Esos casi diez años que Los Redondos se obsequiarían para perfeccionar su arte, recibirían la mayor de las recompensas. Se convertirían en una banda exitosa, masiva, que llegaría a congregar más gente en un concierto que los mismísimos Rolling Stones. Fenómeno de la era pre Internet, eh. Y sin embargo, nunca dejarían de ser una banda de culto. Nunca tocarían fuera de su país. Y sólo hasta la muerte del Indio, ha comenzado el mundo a reconocer su grandeza. El periodista Adam Nossiter le dedicó un extenso artículo en The New York Times.

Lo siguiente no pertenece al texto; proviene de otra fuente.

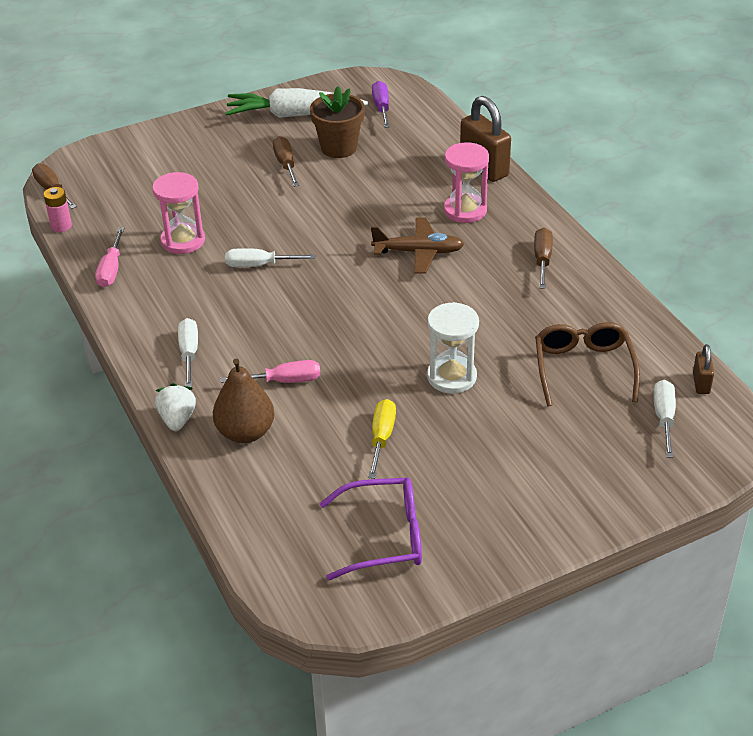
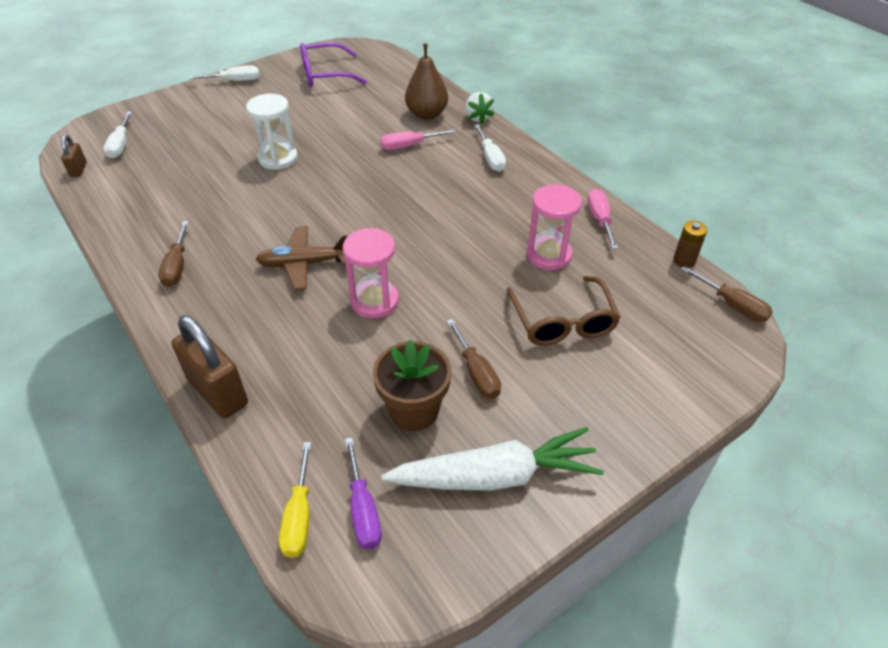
camera: 170 degrees right, 5 degrees up
(61, 226) = (684, 261): pink battery -> brown battery
(259, 265) = (461, 236): white screwdriver -> white screwdriver (235, 81)
(381, 438) = (330, 118): yellow screwdriver -> yellow screwdriver (299, 516)
(465, 210) = (250, 321): pink hourglass -> pink hourglass (374, 301)
(583, 368) = (170, 172): brown glasses -> brown glasses (562, 322)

Sin embargo, El Indio nunca ha sido un desconocido. Todos los músicos sajones que han ido de gira a Argentina conocen el mito de Los Redondos. Y cómo no hacerlo, si congregó a 300 mil personas en 2017. Con boleto pagado. Porque, admitámoslo, la barrera del idioma los imposibilita para darles la atención que merecen. Si no les cantas en inglés todo se les escapa. Con todo y que siempre que viajan a nuestros países dicen amar nuestra cultura. Es una lástima. Ellos se lo pierden. Pero incluso sin su aprobación, El Indio ocupa un lugar en lo más alto del olimpo del rock. Hasta el inalcanzable Mick Jagger ha sentido envidia del poder de convocatoria de Solari.

En México el fenómeno de Los Redondos ha pasado prácticamente desapercibido. En el más remoto underground. Incluso hoy, es difícil conseguir material de la banda en formato físico. Por ahí alguien del tianguis del Chopo tendrá algún vinyl a precio de oro. Las razones son inexplicables. Somos pocos los que veneramos a Patricio Rey y al Indio. Yo los conocí en el año 2000. Justo cuando la banda se peleó. Escuché “Una piba con la remera de Greenpeace” y caí en un profundo hechizo del que no me puedo despegar. A los seguidores de Patricio Rey se les conoce como ricoteros. Yo no podría asumirme como tal. Para ello tendría que ser argentino. O uruguayo. Los personajes que secuestran a la chica en Estokolmo, la novela de Gustavo Escanlar son ricoteros. Por eso sé que los uruguayos sí lo traen en el adn. Pero a pesar de la distancia, me he podido compenetrar con la música de Los Redondos a un nivel emocional igual de importante que aquel que desarrolla un fan argentino con la música de Los Ramones, por ejemplo.

Siempre que he querido iniciar a alguien en Los Redondos me llevo una decepción. Lo primero que me preguntan es que si son rock urbano. Una etiqueta que surgió en México para designar a un grupo de bandas ochenteras de un periodo específico. Quizá se deba a la presencia del saxofón. Encima, no entienden nada de las letras, así que son incapaces de ponerle atención a más de dos o tres canciones. Es un tanto raro. En México hay público para todo. Levantas una piedra y salen seguidores de las bandas de punk ruso más under. Ni pedo. Hace mucho que acepté que soy parte de una minoría. La de aquellos que nos estremecemos con “La hija del fletero”, “Salando las heridas” o “Esa estrella era mi lujo”. Para mí, la conexión con El Indio se presenta porque le canta a lo “humano, roto y mal parado”. Y creo que muchos nos hemos sentido así en algún momento de nuestra vida.

El Indio Solari tuvo sus detractores. Quienes lo acusaron de ser un burgués que pregonaba pobreza. Pero nadie le regaló nada, ganó su dinero honradamente. No como los políticos. Y se compró un departamento en Nueva York con el dinero de las entradas de sus shows. Es un asunto complejo. Nos vamos a hacer viejos discutiendo si el artista que no se muere de hambre pierde su legitimidad. Y por otro lado, no veo a nadie criticando a la Coca-Cola por haber construido un imperio con veneno embotellado que consume la misma gente golpeada por las sucesivas crisis argentinas de las últimas décadas.

Después de Los Redondos, El Indio tuvo una segunda vida con Los Fundamentalistas del Aire Acondicionado. Sacó al menos dos discos y un puñado de canciones que se arraigaron en el corazón de sus fans de la misma manera que su trabajo con su ex banda. El fuego se extinguió hace unas semanas. Y después de un funeral multitudinario en el Polideportivo José María Gatica en Avellaneda, al que asistieron un millón de personas, sus restos fueron depositados en el panteón municipal de Lanús. Garantizando que el cementerio estará encantador todas las noches. Hasta el fin de los tiempos. O hasta que nos extingamos como humanidad. Lo que pase primero.